## Assigned task
Repeat all entries below exactly as shown.

## Transcribed page contents

== Segment start ==

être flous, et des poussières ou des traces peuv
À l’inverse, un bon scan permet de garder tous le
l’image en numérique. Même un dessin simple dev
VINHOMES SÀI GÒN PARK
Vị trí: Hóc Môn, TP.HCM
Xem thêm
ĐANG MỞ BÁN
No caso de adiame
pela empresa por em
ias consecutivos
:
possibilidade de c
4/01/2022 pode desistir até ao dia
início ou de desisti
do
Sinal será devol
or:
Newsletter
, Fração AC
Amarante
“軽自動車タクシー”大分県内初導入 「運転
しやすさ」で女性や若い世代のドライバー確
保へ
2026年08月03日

== Segment end ==

## Result of the task
être flous, et des poussières ou des traces peuv
À l’inverse, un bon scan permet de garder tous le
l’image en numérique. Même un dessin simple dev
VINHOMES SÀI GÒN PARK
Vị trí: Hóc Môn, TP.HCM
Xem thêm
ĐANG MỞ BÁN
No caso de adiame
pela empresa por em
ias consecutivos
:
possibilidade de c
4/01/2022 pode desistir até ao dia
início ou de desisti
do
Sinal será devol
or:
Newsletter
, Fração AC
Amarante
“軽自動車タクシー”大分県内初導入 「運転
しやすさ」で女性や若い世代のドライバー確
保へ
2026年08月03日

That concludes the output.